[224]. The Jesuits are so fond of their “attrition,” or purely natural repentance, that one of their own theologians (Cardinal Francis Tolet) having condemned it they falsified the passage in a subsequent edition, making him speak the opposite sentiment. The forgery was exposed; but the worthy fathers, according to custom, allowed it to pass without notice, ad majorem Dei gloriam. (Nicole, iii. 95.)

[225]. Tr. 1, ex. 2, n. 21; and tr. 5, ex. 4, n. 8.

[226]. Shocking as these principles are, it might be easy to show that they necessarily flow from the Romish doctrine, which substitutes the imperfect obedience of the sinner as the meritorious ground of justification, in the room of the all-perfect obedience and oblation of the Son of God, which renders it necessary to lower the divine standard of duty. The attempt of Father Daniel to escape from the serious charge in the text under a cloud of metaphysical distinctions about affective and effective love, is about as lame as the argument he draws from the merciful character of the Gospel, is dishonorable to the Saviour, who “came not to destroy the law and the prophets but to fulfil.” But this “confusion worse confounded” arises from putting love to God out of its proper place and representing it as the price of our pardon instead of the fruit of faith in pardoning mercy.
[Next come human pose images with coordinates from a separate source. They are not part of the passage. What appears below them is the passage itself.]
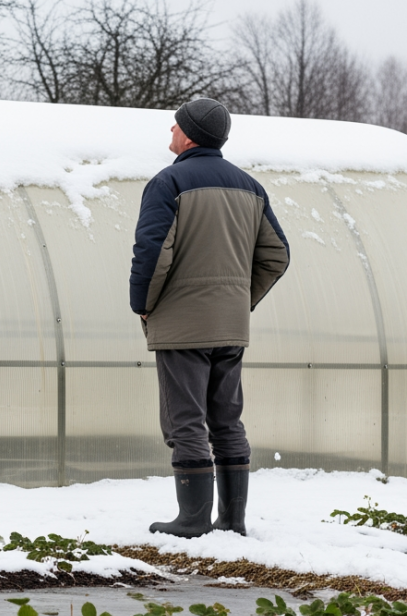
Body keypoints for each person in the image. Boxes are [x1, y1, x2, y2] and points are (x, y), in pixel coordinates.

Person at [129, 98, 290, 538]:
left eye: (175, 127)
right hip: (230, 325)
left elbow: (153, 251)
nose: (170, 134)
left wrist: (142, 303)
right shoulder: (251, 187)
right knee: (226, 418)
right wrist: (239, 298)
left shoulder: (169, 183)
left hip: (182, 325)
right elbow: (277, 255)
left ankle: (193, 519)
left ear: (190, 134)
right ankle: (232, 520)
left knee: (185, 419)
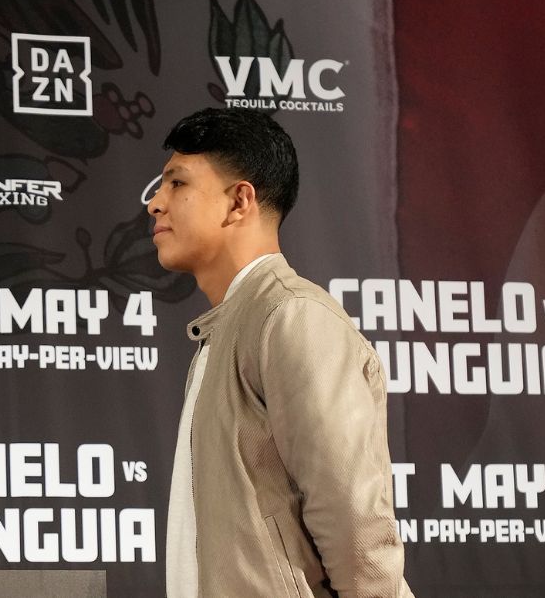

Arnauld was as far wrong on this point as the Jesuits; and it is astonishing that he did not discover in their system the radical error of his own creed carried out to its proper consequences. (Reponse Gen. au Livre de M. Arnauld, par Elie Merlat, p. 30.)

[227]. “Nothing on this point,” says Nicole in a note here, “can be finer than the prosopopeia in which Despréaux (Boileau) introduces God as judging mankind.” He then quotes a long passage from the Twelfth Epistle of that poet, beginning—

“Quand Dieu viendra juger les vivans et les morts,” &c.

Boileau was the personal friend of Arnauld and Pascal, and satirized the Jesuits with such pleasant irony that Father la Chaise, the confessor of Louis XIV., though himself a Jesuit, is said to have taken a pleasure in repeating his verses.

[228]. In this and the following letters, Pascal changes his style, from that of dialogue to that of direct address, and from that of the liveliest irony to that of serious invective and poignant satire.

[229]. “Religion, they tell us, ought not to be ridiculed; and they tell us truth: yet surely the corruptions in it may; for we are taught by the tritest maxim in the world, that religion being the best of things, its corruptions are likely to be the worst.” (Swift’s Apology for a Tale of a Tub.)

[230]. Prov. i. 26; Ps. lii. 6; Job xxii. 19. In the first passage, the figure is evidently what theologians call anthropopathic, or speaking of God after the manner of men, and denotes his total disregard of the wicked in the day of their calamity.

[231]. In most of the editions, it is “St. Chrysostom,” but I have followed that of Nicole.